Crucially, Microsoft has also begun offering AI governance toolkits to government customers. These include templates for acceptable use policies, technical implementation guides for blocking consumer AI endpoints at the firewall level, and training modules that explain the difference between public and enterprise AI. Such resources recognise that technology alone cannot solve a cultural problem.
The Road Ahead: Bridging Policy and Practice
What the ABC experience illustrates is that policy without culture change will fail. Simply telling staff—and even board members—“don’t use AI” is as effective as telling them not to use email on a smartphone a decade ago. People will gravitate to the tools that make them better at their jobs, and if the official channels are clunky or restrictive, they’ll circumvent them.
A more sustainable strategy is to embrace “approved shadow AI.” Provide a catalogue of sanctioned AI tools that meet security requirements, are paid for centrally, and integrate with existing single sign-on systems.
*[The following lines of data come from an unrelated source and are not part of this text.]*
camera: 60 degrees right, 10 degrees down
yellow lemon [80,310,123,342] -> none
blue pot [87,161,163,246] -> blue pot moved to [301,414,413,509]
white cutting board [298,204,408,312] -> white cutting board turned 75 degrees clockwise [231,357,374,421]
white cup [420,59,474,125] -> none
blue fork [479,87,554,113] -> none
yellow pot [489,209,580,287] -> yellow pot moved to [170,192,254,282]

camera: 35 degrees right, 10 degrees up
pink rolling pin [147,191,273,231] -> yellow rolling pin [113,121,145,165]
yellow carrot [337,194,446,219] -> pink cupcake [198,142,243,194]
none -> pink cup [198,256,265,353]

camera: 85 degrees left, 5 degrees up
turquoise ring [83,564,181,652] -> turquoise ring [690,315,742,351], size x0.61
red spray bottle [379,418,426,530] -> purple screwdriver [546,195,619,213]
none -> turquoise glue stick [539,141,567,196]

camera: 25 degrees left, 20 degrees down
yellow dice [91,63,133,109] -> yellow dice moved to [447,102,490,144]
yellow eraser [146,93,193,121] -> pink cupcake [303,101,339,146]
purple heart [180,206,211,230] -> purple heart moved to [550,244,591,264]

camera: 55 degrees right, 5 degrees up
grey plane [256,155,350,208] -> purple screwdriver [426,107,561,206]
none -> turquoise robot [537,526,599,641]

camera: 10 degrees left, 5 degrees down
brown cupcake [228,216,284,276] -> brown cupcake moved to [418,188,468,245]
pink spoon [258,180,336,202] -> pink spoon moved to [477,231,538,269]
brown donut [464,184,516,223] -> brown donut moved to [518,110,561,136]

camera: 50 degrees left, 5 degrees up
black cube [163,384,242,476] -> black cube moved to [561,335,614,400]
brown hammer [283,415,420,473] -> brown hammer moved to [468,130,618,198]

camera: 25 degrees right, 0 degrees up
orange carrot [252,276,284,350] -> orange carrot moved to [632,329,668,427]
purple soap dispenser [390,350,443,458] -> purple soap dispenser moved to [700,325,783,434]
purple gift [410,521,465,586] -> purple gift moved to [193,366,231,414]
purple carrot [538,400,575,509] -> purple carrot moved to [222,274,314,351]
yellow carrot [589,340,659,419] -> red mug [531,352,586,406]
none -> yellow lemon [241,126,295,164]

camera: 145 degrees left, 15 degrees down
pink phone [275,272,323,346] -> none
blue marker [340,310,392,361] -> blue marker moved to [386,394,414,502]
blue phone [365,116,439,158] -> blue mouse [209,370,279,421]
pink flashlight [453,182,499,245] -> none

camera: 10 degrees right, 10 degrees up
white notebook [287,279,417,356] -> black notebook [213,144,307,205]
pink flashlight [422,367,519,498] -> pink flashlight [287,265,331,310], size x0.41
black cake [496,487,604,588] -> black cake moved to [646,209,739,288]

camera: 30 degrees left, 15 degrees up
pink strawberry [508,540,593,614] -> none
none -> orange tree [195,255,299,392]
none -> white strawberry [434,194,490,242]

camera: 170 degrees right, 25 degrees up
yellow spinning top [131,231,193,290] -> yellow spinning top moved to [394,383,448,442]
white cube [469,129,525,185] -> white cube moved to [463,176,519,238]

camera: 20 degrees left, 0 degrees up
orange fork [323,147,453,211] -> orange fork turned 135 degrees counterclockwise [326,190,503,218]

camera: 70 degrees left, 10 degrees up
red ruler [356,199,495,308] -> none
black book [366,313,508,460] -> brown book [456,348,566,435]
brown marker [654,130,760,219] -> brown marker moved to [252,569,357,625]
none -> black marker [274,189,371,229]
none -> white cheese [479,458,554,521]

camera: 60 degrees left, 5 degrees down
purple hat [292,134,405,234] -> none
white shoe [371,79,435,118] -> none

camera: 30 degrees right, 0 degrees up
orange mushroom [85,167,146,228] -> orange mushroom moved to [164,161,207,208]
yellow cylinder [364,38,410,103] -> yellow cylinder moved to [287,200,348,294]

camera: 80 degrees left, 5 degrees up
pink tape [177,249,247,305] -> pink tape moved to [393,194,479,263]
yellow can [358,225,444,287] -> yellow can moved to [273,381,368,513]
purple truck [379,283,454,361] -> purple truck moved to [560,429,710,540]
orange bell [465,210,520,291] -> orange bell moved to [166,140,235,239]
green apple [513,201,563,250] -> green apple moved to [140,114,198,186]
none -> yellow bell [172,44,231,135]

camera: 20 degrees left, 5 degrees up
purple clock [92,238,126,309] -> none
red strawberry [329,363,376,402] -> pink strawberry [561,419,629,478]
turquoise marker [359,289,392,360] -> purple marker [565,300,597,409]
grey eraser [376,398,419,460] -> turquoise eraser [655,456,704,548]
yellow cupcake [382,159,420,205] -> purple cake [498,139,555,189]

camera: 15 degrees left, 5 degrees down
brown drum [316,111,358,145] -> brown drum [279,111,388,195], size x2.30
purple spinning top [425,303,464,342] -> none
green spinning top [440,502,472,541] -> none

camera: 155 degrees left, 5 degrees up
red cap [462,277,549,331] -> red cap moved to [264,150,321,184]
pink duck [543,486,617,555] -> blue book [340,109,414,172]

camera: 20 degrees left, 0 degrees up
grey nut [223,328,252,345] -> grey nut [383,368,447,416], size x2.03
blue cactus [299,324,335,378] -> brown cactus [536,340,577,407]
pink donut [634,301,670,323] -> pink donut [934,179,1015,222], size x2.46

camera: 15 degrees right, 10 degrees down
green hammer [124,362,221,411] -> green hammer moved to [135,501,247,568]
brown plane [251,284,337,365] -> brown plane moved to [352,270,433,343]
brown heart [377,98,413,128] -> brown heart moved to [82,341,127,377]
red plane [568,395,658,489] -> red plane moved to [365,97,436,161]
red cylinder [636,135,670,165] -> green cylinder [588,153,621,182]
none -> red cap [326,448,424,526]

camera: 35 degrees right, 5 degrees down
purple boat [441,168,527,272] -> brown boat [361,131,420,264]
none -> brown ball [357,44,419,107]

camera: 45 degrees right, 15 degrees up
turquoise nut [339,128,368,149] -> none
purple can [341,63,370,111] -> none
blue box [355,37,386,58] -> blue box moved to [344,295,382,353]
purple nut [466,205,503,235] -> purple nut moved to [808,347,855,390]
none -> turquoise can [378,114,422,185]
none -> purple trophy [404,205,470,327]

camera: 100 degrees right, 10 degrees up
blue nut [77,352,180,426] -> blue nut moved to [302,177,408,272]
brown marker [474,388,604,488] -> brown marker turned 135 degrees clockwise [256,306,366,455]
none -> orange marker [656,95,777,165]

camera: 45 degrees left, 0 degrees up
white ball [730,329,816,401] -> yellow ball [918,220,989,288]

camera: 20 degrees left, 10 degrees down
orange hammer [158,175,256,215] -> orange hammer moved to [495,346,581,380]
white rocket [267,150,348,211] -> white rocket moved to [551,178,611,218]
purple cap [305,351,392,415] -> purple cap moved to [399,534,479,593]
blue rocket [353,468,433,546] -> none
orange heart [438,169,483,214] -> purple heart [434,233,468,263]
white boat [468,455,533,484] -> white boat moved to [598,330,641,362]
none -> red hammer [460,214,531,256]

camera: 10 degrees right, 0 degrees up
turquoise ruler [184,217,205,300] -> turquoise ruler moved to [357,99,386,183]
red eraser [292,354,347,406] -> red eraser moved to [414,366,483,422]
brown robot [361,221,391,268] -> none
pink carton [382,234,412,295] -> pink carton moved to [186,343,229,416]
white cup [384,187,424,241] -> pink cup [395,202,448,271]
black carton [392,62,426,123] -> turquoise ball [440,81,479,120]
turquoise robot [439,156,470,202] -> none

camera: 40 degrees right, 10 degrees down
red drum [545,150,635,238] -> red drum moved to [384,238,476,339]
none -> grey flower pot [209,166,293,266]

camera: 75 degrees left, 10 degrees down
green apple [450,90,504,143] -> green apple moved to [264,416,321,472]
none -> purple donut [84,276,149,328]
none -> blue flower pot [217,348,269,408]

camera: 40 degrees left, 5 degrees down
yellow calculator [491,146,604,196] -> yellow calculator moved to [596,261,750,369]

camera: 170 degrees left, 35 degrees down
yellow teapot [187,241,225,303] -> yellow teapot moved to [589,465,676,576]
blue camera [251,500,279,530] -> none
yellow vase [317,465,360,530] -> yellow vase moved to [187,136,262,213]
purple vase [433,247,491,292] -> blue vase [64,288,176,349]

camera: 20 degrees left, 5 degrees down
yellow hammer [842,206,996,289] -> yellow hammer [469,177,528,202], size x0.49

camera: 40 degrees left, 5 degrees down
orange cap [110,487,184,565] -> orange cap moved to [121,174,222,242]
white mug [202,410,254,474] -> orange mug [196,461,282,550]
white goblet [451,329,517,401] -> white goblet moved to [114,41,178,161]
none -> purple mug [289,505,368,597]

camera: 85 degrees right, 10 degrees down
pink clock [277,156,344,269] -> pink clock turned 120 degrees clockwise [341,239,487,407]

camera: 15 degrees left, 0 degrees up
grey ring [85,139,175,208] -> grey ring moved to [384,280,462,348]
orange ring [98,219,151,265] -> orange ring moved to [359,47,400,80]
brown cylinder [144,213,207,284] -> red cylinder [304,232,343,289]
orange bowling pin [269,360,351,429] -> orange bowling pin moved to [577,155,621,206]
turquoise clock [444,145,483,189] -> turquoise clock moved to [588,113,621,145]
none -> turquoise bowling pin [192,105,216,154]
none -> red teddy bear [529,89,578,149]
Microsoft 365 Copilot, Google’s Gemini for Enterprise, and specialised government-tailored solutions are already being adopted in this manner. For simple tasks like summarising documents or drafting internal emails, these tools can match consumer alternatives in capability while keeping data within the organisation’s control.
Training is equally vital. Even AI-savvy leaders may not know that a seemingly harmless photo-enhancement app trains on uploaded images by default, or that a free transcription service retains audio indefinitely. Regular, scenario-based training—“What would you do if your manager asked you to run a confidential proposal through a public AI?”—can embed good habits.
Finally, technical enforcement must evolve beyond blocklists. Endpoint detection tools can now identify when a user interacts with known AI domains and flag unusual patterns, such as largepaste events into a browser tab hosting an AI chatbot. Microsoft Defender for Cloud Apps includes a shadow IT discovery feature that can highlight unauthorised AI services and score them for risk, allowing security teams to make informed decisions rather than guessing.
Why This Matters for Windows Enthusiasts
For the millions of IT professionals and power users who call the Windows ecosystem home, the ABC story is a microcosm of a much larger shift. Windows 11 is the front line of the AI governance battle because that’s where Copilot lives, that’s where users launch Edge to access ChatGPT, and that’s where attackers probe for misconfigurations. Understanding how to lock down AI while keeping the operating system user-friendly is the defining admin challenge of the mid-2020s.
Tools like Group Policy, Windows Update for Business, and Microsoft Intune now have dedicated AI policy nodes. For instance, the “Turn off Copilot in Windows” policy is a single toggle, but beneath it lies a matrix of granular controls over web plug-ins, enterprise data protection, and even system resource allocation. Enthusiasts who master these settings will not only protect their own organisations but also shape best practices that ripple across the industry.
Kim Williams’ private AI collection may seem like a small personal footnote, but it underscores a universal truth: the line between personal and professional tech has dissolved. As public institutions race to harness AI without hemorrhaging data, the solutions will be built on Windows, secured by Intune, and guided by the lessons from headlines exactly like this one. The window to get governance right is shrinking. If a broadcaster’s chair can fall into the shadow AI gap, so can anyone—and the answer isn’t less AI, but better governance.